Windows to wonder, Tristan Clark

How to Play a Video Game
Pippin Barr
Awa Press, $19.95,
ISBN 9781877551314

 

When I was 10, my brother and I stayed the night at my best friend’s house. While there, we hired a Sega Mega Drive – a game console you plugged into your TV and which was particularly popular in New Zealand in the early 1990s. We rented Sonic the Hedgehog 2, one of the more famous games for the system, and had a fantastic time taking turns to control an oddly fast – and oddly blue – hedgehog.

It’s a vivid memory – not just because of the game itself, but because of the fun the three of us had together. It helped me bond and problem-solve with friends and family; it provided a window into a bright, colourful world where my imagination could run amok; it even taught me to be methodical and patient when faced with particularly nasty problems (in this case, spikes). Pippin Barr’s How to Play a Video Game presents a number of very similar stories. These all serve to reinforce the main point of his book: that video games can provide wonderful experiences, whether you’re a dedicated gamer or a complete novice.

There are barriers, of course. Early on, Barr notes that “there are now so many different ways to play games … . Who knows which are the best ones to play, or even how to start them up?” It’s a good question: video games can seem overwhelming to someone who sees the whole industry as one dense, impenetrable source of confusion. They can even appear threatening, as with the more violent titles that make the rounds in the media. How to Play a Video Game attempts to dispel all that, and, in the best tradition of the How to series, to offer a glimpse into why so many people enjoy this pastime, and how you can as well.

Barr begins with a brief history of video games that, while necessarily vague and selective, does give a sense of how over the last four decades we have gone from Pong to Grand Theft Auto. From there, you’re given a smorgasbord of topics, from defining the most popular genres to trying to dissect the rules of game worlds and players’ roles within them. There is a lot to take in, and the shortness of the book can make it feel as though you’re constantly being pulled from one briefly mentioned topic to another. Where it works best is in more unified chapters like “The Other You”, where Barr muses on avatars, immersion and player expression. It’s an interesting insight into the relationship between player and game, what effect interactivity can have when combined with our own imaginations, and how this can translate into unique – and uniquely fun – experiences.

The problem is that, with a title like How to Play a Video Game, there’s simply so much to cover. In games, there are so many wildly different experiences to be had, so many different goals that various titles try to achieve, so many different ways of playing on countless different devices. It’s not Barr’s fault if the book struggles to pin down precisely what video games can be – the gaming industry is simply too varied and disparate. It’s as if an author was tasked with writing How to Watch a Sports Game, and was then expected to teach people the rules of every sport under the sun, all in one slim volume.

A game like Bejeweled, for example, is built entirely around a set of simple, addictive mechanics. You move jewels around on a grid, and when three of them are aligned, you gain points. This is not even beginning to try to be a world in which you can immerse yourself or to provide an avatar for you to become. Instead, it’s idle amusement, but no less valid a game than something like Shadow of the Colossus, which certainly does invite you to become immersed in a beautifully realised world. Or take a game like The Sims, which Barr frequently refers to. This is based entirely around player-created stories that emerge dynamically from the decisions the player makes about how to take care of their Sims. At no point does the game itself present an explicit narrative; it’s all up to the person playing the game. Contrast this with something like the popular Uncharted series, which is extremely linear and pushes the player from one non-interactive cutscene to the next. All of these are classified as games. But at the same time, they offer wildly different experiences and have goals that sometimes don’t overlap at all.

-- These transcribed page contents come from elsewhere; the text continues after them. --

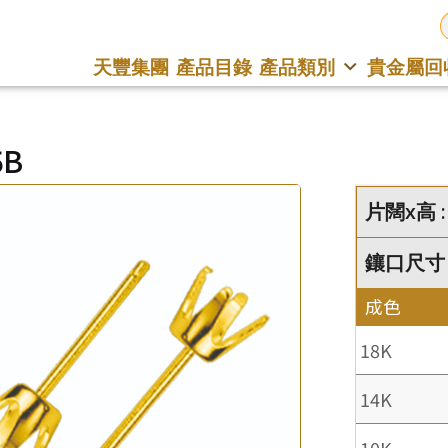
天豐集團
產品目錄
產品類別
貴金屬回
5B
片闊x高 :
鑲口尺寸 : 
成色
18K
14K
10K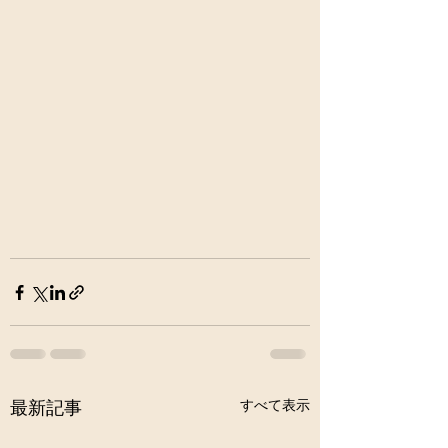
すべて表示
最新記事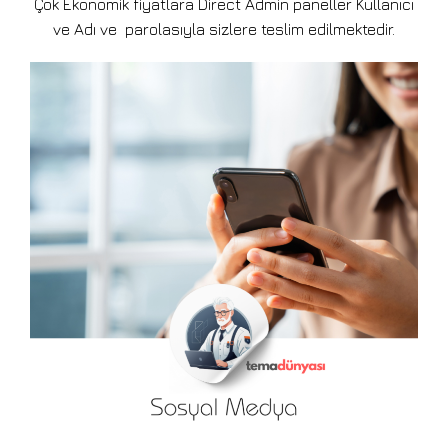
Çok Ekonomik fiyatlara Direct Admin paneller Kullanıcı
ve Adı ve parolasıyla sizlere teslim edilmektedir.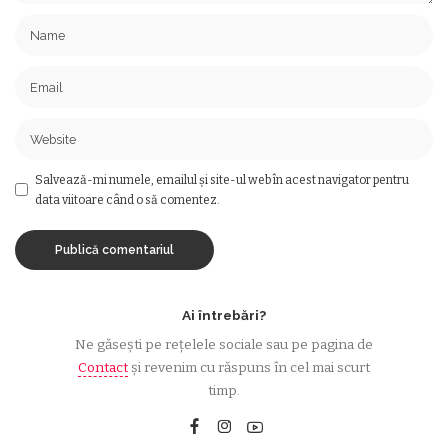
Salvează-mi numele, emailul și site-ul web în acest navigator pentru
data viitoare când o să comentez.
Ai întrebări?
Ne găsești pe rețelele sociale sau pe pagina de
Contact
și revenim cu răspuns în cel mai scurt
timp.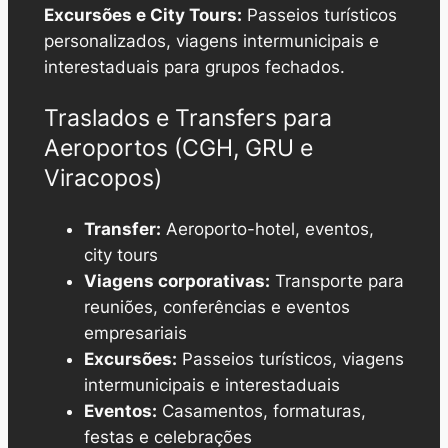
Excursões e City Tours:
Passeios turísticos
personalizados, viagens intermunicipais e
interestaduais para grupos fechados.
Traslados e Transfers para
Aeroportos (CGH, GRU e
Viracopos)
Transfer:
Aeroporto-hotel, eventos,
city tours
Viagens corporativas:
Transporte para
reuniões, conferências e eventos
empresariais
Excursões:
Passeios turísticos, viagens
intermunicipais e interestaduais
Eventos:
Casamentos, formaturas,
festas e celebrações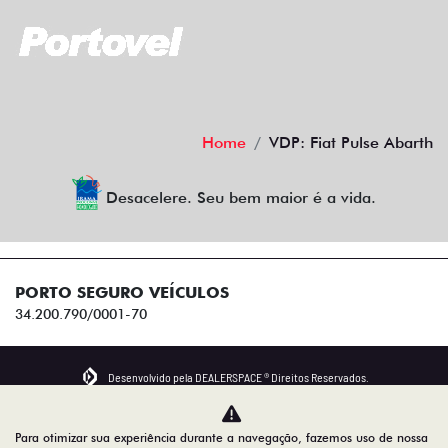
Home
VDP: Fiat Pulse Abarth
Desacelere. Seu bem maior é a vida.
PORTO SEGURO VEÍCULOS
34.200.790/0001-70
Desenvolvido pela DEALERSPACE ® Direitos Reservados.
Para otimizar sua experiência durante a navegação, fazemos uso de nossa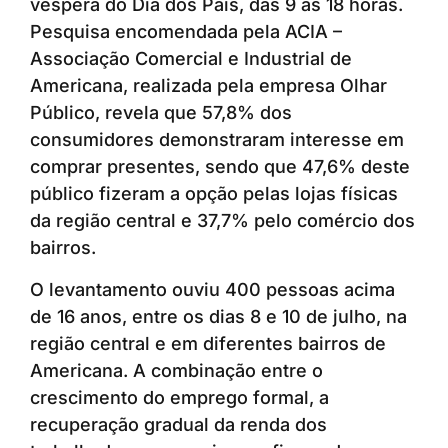
véspera do Dia dos Pais, das 9 às 18 horas.
Pesquisa encomendada pela ACIA –
Associação Comercial e Industrial de
Americana, realizada pela empresa Olhar
Público, revela que 57,8% dos
consumidores demonstraram interesse em
comprar presentes, sendo que 47,6% deste
público fizeram a opção pelas lojas físicas
da região central e 37,7% pelo comércio dos
bairros.
O levantamento ouviu 400 pessoas acima
de 16 anos, entre os dias 8 e 10 de julho, na
região central e em diferentes bairros de
Americana. A combinação entre o
crescimento do emprego formal, a
recuperação gradual da renda dos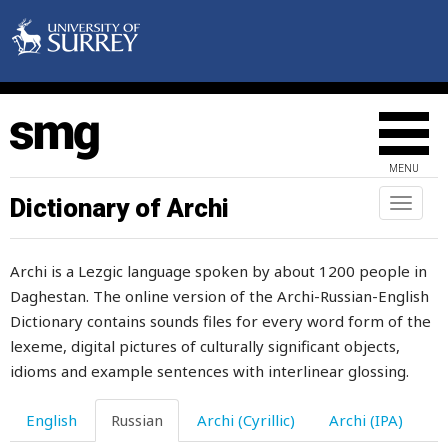
канава
канал
канатоходец
капать
MENU
капкан
Dictionary of Archi
Toggl
naviga
капля
Archi is a Lezgic language spoken by about 1200 people in
капризничать
Daghestan. The online version of the Archi-Russian-English
капуста
Dictionary contains sounds files for every word form of the
lexeme, digital pictures of culturally significant objects,
капюшон
idioms and example sentences with interlinear glossing.
каравай
English
Russian
Archi (Cyrillic)
Archi (IPA)
каракули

The book is at its most effective, then, when it doesn’t try to unify video games under one ill-fitting umbrella, but simply provides examples of the games you can play. Barr’s tales of the video games that have struck a chord with him tend, therefore, to be the best part: they’re randomly scattered throughout the chapters, but achieve the tricky task of showing the reader what kind of experiences are available, why games don’t have to be something to fear, and why you should care in the first place.

How to Play a Video Game is certainly worth reading if you’re after a friendly, enthusiastic guide to a category of entertainment that can sometimes seem impenetrably unknowable. It’s hard – I would say impossible – to pin down such a young and ever-moving target as video games, but Barr gives you an entertaining insight into an industry that’s growing and evolving at a prodigious rate. He sums it up early on when he writes that “Video games may become ever more advanced, but they will always be recognisable as what they are: the window to a wonderful experience.”For me, that’s always been true. I encourage you to grab this book and see if it’s true for you.

 

Tristan Clark is a co-founder of Wellington-based games developer Launching Pad Games.